Volkswagen a-t-il assassiné le Transporter ?
Voici comment Volkswagen a bâti la plus grande légende automobile avant de la démolir méthodiquement sous couvert d’« innovation stratégique ». Le Transporter n’a pas disparu dans un fracas glorieux, mais dans un sinistre craquement de plastique, le jour où Wolfsburg a compris que les chiffres d’Excel ne collaient plus à la réalité.
Résumé d’une tragicomédie intitulée « Comment perdre son identité ».
Acte I : Dormir sur ses lauriers (la vie éternelle des T5 et T6)
Tout avait pourtant commencé par une révolution. En 1990, le T4 débarque : moteur à l’avant, traction avant. Les puristes crient au blasphème, mais les artisans et les surfeurs exultent. Enfin un utilitaire qui ne cherche plus à fuir la route à chaque virage, et qui offre un immense volume à l’arrière.
Fort de ce succès, Volkswagen s’installe dans une zone de confort plus longue qu’un mariage moyen. Le T5 (2003) marque une belle évolution. Mais ensuite, la marque s’endort. Plutôt que de concevoir une nouvelle plateforme, VW se contente d’un « ça ira bien » : le T6 (2015) n’est qu’un lifting magistral. On refile des lunettes neuves à mamie et on prétend qu’elle est influenceuse. Incroyablement, ça marche ! Les clients déboursent des sommes folles pour le T6, car « c’est un Transporter ». Une valeur plus sûre que l’or.
Jusqu’au jour où VW réalise que le monde a changé, et qu’ils roulent toujours sur une base de 2003.
Acte II : Détresse électrique et humiliation postale
Quand les normes CO2 frappent à la porte, c’est la panique. VW n’a pas de fourgon électrique. Solution ? Appeler le préparateur ABT pour bricoler un ersatz. Résultat : l’e-Transporter, batterie de 32,5 kWh (l’équivalent d’une trottinette moderne), autonomie ridicule, prix délirant. Il fallait être masochiste ou écolo fortuné pour signer.
Pendant ce temps, un épisode embarrassant se joue : Deutsche Post supplie VW de leur fabriquer un utilitaire électrique. VW répond par des brochures futuristes. Lassée, la Poste rachète la startup StreetScooter et construit ses propres fourgons. Le roi est nu, et il ne sait même pas coudre.
Acte III : Le T7, crise d’identité roulante
C’est là que le marketing ose l’impensable : diviser un modèle en trois, tous affublés de noms similaires.

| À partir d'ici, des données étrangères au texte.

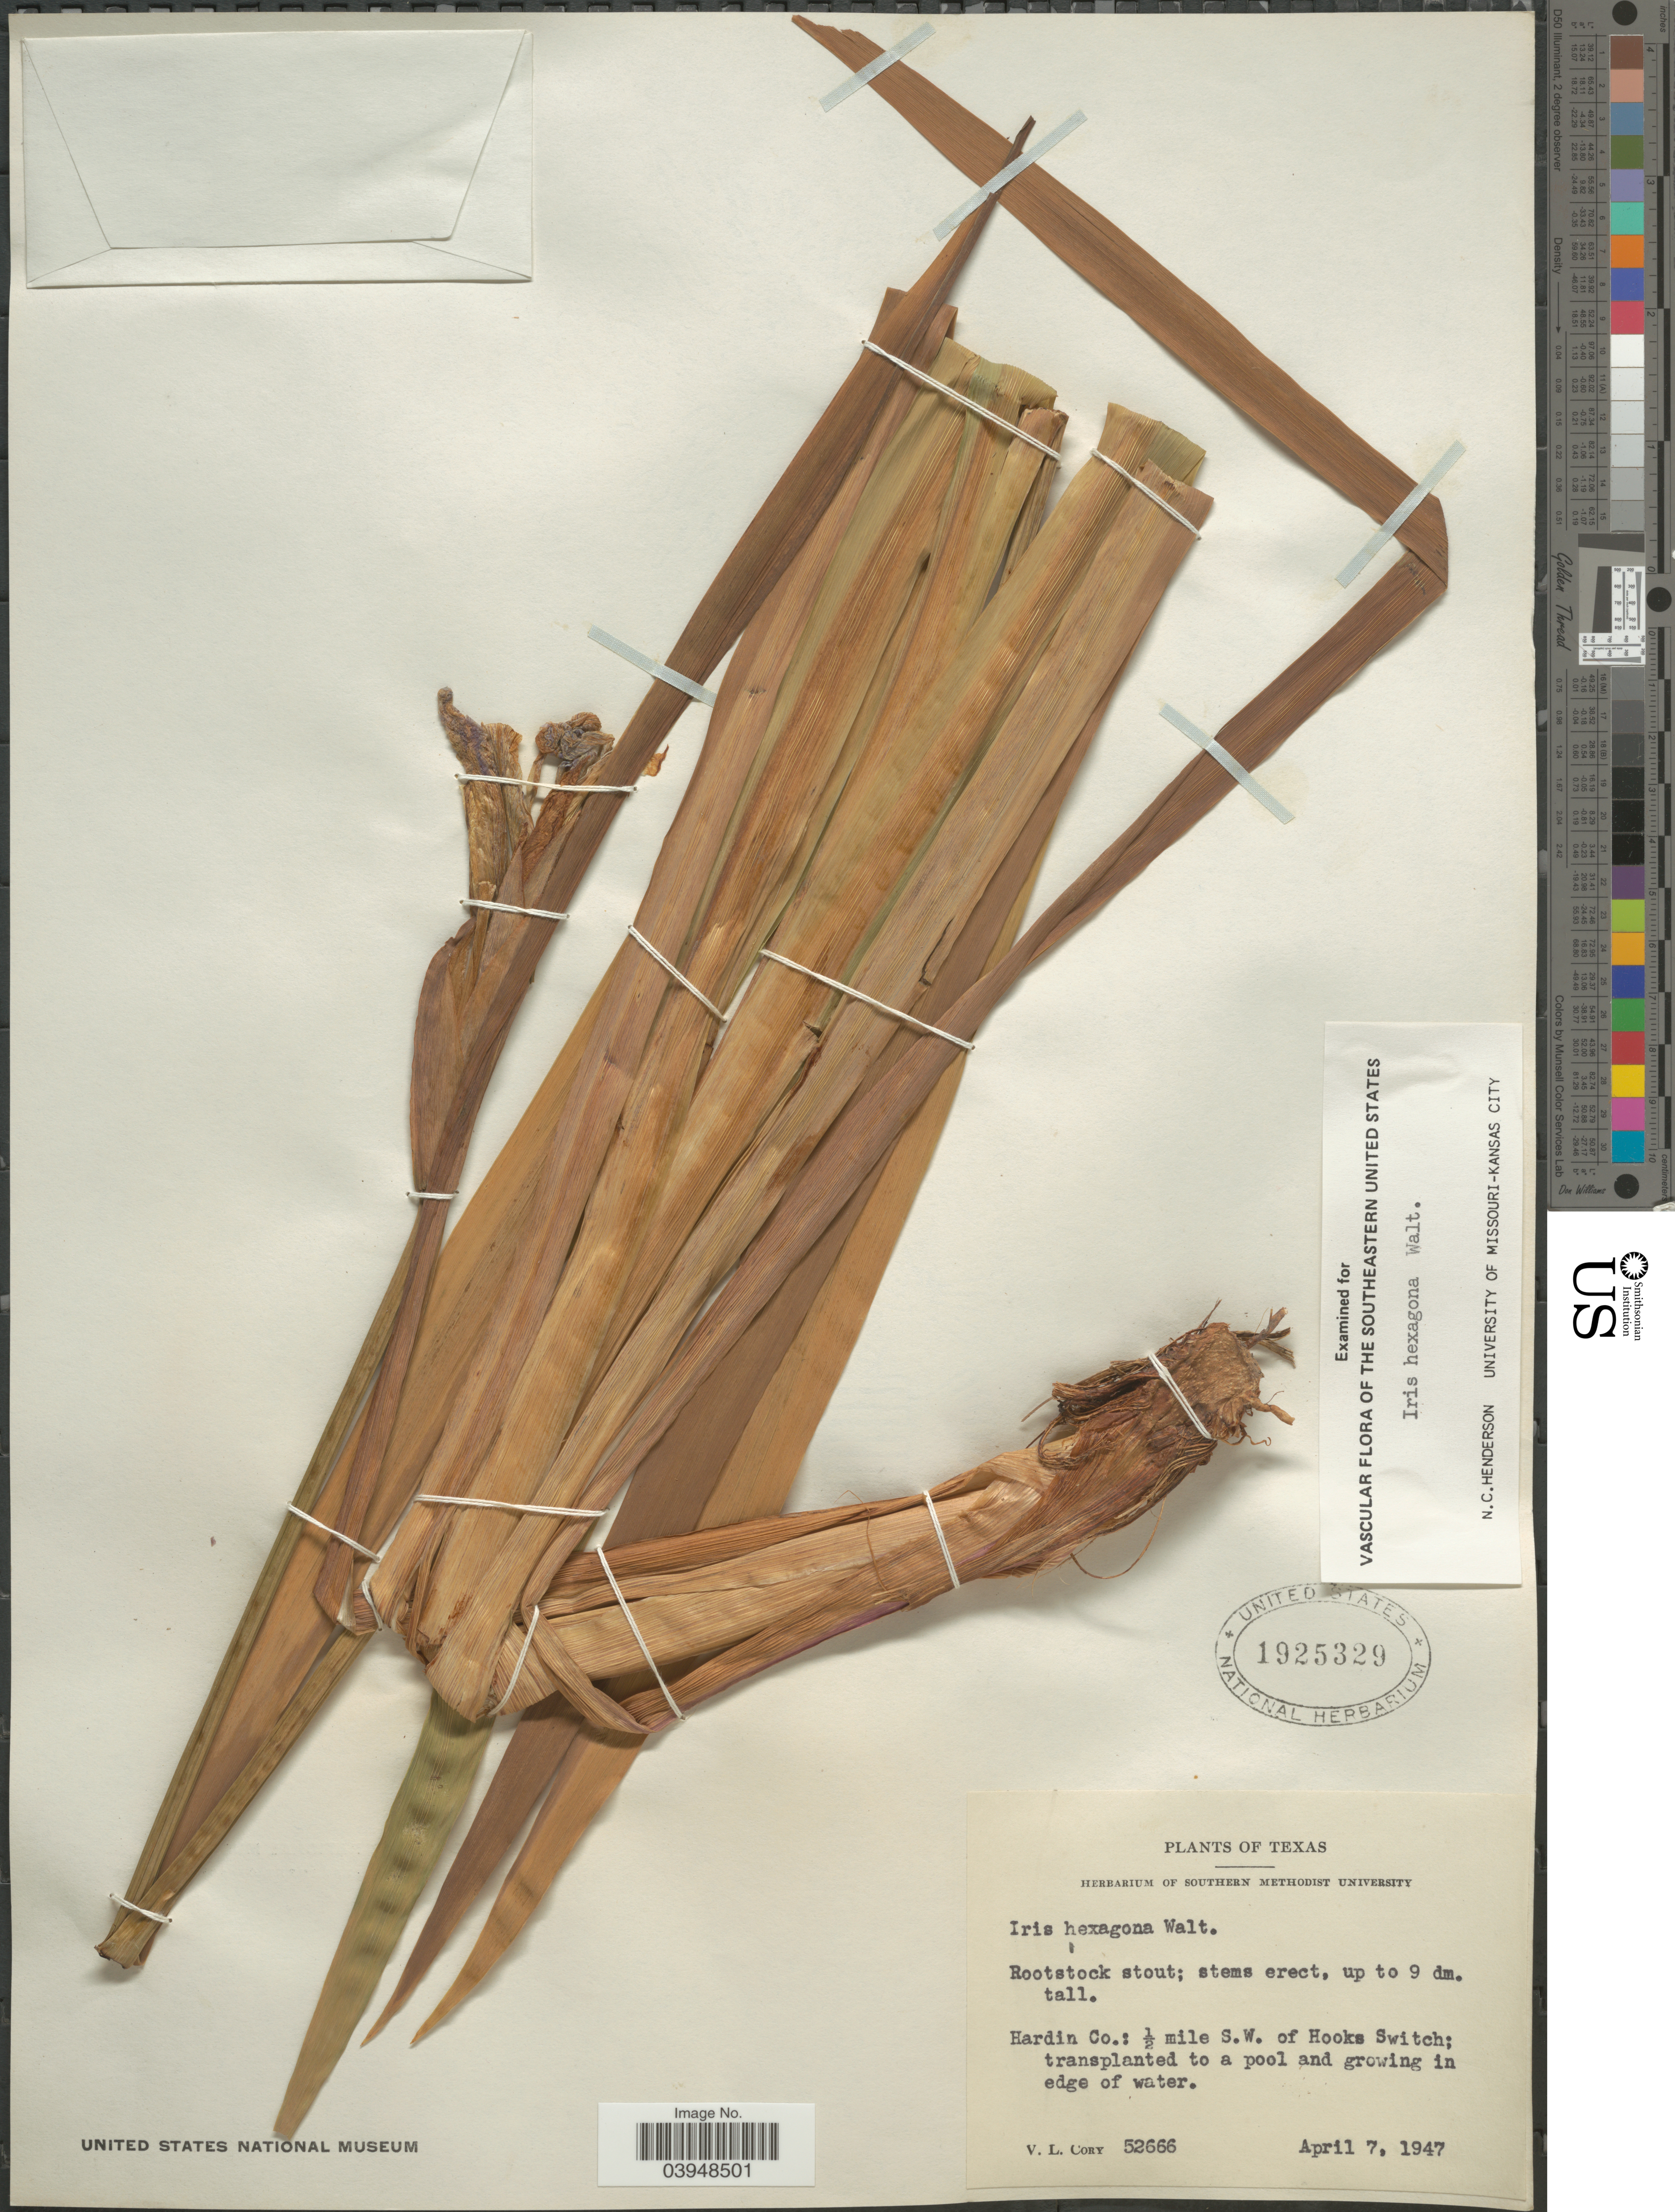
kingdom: Plantae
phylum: Tracheophyta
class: Liliopsida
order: Asparagales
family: Iridaceae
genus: Iris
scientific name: Iris hexagona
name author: Walter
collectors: V. Cory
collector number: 52666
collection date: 1947-04-07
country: United States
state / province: Texas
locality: Hardin Co.: ½ mile S.W. of Hooks Switch.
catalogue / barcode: US 1925329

• T7 Multivan : basé sur une plateforme de berline (MQB). Résultat : conducteur centré, capot interminable, volume de chargement amputé de 20 cm. Un monospace, pas un Transporter. Les pères de famille sont perdus, les artisans rient.
• ID. Buzz : bijou nostalgique au prix d’un petit avion, mais moins logeable qu’un vieux T4. Parfait pour Instagram, inutile pour transporter des plaques de plâtre.
• Le nouveau « Transporter » (par Ford) : le pompon. VW, trop paresseux pour développer un vrai utilitaire, s’allie à Ford. Le nouveau Transporter n’est qu’un Ford Transit Custom rebadgé.
Imaginez l’ingénieur allemand obligé d’expliquer qu’un véhicule turc sur base Ford incarne la « vraie qualité allemande ». À l’arrière, on voit un essieu Ford. À l’intérieur, des boutons Ford. Mais le prix reste Volkswagen.
Rideau.
Où en est-on ?
Les concessions croulent sous les stocks invendus. Les constructeurs chinois (Maxus, BYD) débarquent avec des utilitaires électriques honnêtes et abordables. VW brade à –40 %, ruine la valeur résiduelle et transforme ce qui était un placement en tas de plastique coûteux.
Le Transporter n’est pas mort parce qu’il était mauvais. Il est mort parce qu’il a cessé d’être ce qui le faisait vivre : un outil universel. À la place, trois compromis, aucun vraiment convaincant.
En résumé : Volkswagen a tué le Transporter à force de vouloir plaire à tout le monde – actionnaires, bureaucrates bruxellois, fans de design – en oubliant l’artisan ou le surfeur.